As empresas desse novo mercado desenvolveram aplicativos aprimorados, como o VisiCalc, de 1979. Esta planilha eletrônica fez o cliente deslumbrar-se com o menor tempo que se levava para finalizar cálculos e planejamentos financeiros. Nesse ambiente criativo e inovador, a informática e os computadores passaram a definir os negócios.
A crescente migração de usuários de mainframe para os computadores pessoais fez a gigante da informática, IBM, desenvolver seu próprio equipamento. Willian (Bill) Lowe (1941-2013) apresentou um projeto que alterou completamente a estratégia comercial da empresa. Em 1981, a IBM lançou um computador pessoal com tecnologia, sistema operacional e softwares sem a característica de exclusividade que moldou a sua cultura e a sua hegemonia até então. A parceria com a Microsoft de Bill Gates e Paul Allen resultou no MS-DOS (precursor do Windows).
Primeiro com a Apple e agora com a parceria de IBM e Microsoft, a popularização do computadores era iminente. A opção pela arquitetura aberta (em oposição ao sistema operacional fechado de ponta a ponta da Apple) favoreceu o surgimento de inúmeros concorrentes. As quedas constantes dos preços de hardware pelo aumento da demanda, da concorrência fabril e da rapidez com que os objetivos tecnológicos são superados nesse meio, ajudaram a difundir ainda mais os computadores pessoais.
No âmbito de software, o lançamento do sistema operacional Windows 3 pela Microsoft, em 1990, foi outro importante fator de disseminação. Com esse novo sistema, os antigos comandos escritos passaram a ser registrados, também, por meio de ícones, tornando o uso do computadores pessoais ainda mais intuitivo. Cinco anos depois, em 1995, lançou-se o Windows 95, uma evolução do sistema 3, tornando a informática ainda mais atraente.
Desde então, a tecnologia desse meio revolucionário tem transformado nossas vidas.
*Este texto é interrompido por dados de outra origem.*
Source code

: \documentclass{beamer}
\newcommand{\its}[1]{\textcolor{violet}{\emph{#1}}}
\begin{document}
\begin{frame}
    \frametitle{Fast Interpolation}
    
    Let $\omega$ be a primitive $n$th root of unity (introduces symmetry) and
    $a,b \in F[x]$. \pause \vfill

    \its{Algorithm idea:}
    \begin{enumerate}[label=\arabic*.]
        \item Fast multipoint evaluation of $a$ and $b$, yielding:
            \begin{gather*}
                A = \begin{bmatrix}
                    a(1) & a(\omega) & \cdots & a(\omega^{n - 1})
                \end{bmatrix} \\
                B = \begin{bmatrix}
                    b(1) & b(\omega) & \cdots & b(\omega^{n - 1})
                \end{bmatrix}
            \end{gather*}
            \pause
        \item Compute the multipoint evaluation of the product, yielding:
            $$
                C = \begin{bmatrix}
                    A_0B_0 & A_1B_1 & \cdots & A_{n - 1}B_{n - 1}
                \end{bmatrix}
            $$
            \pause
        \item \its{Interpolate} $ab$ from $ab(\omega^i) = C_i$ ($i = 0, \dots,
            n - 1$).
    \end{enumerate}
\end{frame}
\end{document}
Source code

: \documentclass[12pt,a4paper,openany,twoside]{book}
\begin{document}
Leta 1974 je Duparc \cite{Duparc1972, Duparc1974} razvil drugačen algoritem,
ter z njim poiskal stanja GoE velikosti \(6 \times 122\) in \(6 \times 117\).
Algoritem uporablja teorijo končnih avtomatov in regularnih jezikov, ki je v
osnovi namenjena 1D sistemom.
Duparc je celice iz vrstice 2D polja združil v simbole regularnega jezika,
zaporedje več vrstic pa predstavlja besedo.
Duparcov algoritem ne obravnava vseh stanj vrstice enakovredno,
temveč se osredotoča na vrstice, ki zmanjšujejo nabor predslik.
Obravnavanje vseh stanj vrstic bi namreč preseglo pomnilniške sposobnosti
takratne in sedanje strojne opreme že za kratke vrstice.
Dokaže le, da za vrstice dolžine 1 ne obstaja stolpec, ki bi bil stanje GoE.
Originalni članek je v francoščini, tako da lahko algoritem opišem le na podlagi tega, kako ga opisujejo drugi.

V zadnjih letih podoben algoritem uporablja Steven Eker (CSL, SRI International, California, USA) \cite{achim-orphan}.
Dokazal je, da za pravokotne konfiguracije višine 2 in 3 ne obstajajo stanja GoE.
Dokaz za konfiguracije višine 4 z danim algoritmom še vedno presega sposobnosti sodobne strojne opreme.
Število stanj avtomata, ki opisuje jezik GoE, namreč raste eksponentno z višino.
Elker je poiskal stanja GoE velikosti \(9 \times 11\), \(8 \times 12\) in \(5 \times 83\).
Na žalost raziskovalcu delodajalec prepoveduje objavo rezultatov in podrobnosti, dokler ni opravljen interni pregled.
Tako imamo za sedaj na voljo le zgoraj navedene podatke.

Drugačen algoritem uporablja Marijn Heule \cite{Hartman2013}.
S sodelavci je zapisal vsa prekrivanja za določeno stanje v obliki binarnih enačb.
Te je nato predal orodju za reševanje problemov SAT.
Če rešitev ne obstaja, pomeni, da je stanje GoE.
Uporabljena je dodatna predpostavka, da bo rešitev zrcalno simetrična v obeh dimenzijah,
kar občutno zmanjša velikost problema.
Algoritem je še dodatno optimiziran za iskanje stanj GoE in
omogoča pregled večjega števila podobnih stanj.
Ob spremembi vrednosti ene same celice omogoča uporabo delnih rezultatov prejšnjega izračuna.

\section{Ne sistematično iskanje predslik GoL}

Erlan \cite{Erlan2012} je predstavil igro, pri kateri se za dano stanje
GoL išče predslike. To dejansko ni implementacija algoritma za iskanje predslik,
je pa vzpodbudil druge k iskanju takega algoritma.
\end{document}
Hoje nossos computadores são ainda mais pessoais, intransferíveis, são nossos aparelhos de telefone celular móvel. Difícil prever o que vem adiante?
Referências bibliográficas:
ABRAHÃO, F.A, CAMILLO, E.R, CORREA, E.C, MATTOS, V.B. Do Basic ao TI: a trajetória da empresa que popularizou o ensino de informatica. Campinas: CMU, 2010.
BRETON, P. História da Informática. São Paulo: Unesp, 1991.
SCHAFF, A. Sociedade informática. São Paulo: Brasiliense, 1991.
The triumph of the nerd, EUA. 1996. Documentário produzido pela Rede norte-americana PBS (Public Broadcasting Service), sob a direção de Robert Cringely.
WIENER, N. Cibernética e sociedade: o uso humano de seres humanos. São Paulo: Cultrix, 1968.
*BASIC é acrônimo de: Beguinners All-purpose Symbolic Instruction Code. Esta linguagem de programação foi utilizada nos primeiros PC. Trata-se de um método criado a partir de regras sintáticas e semânticas para fazer o equipamento executar as instruções do programador.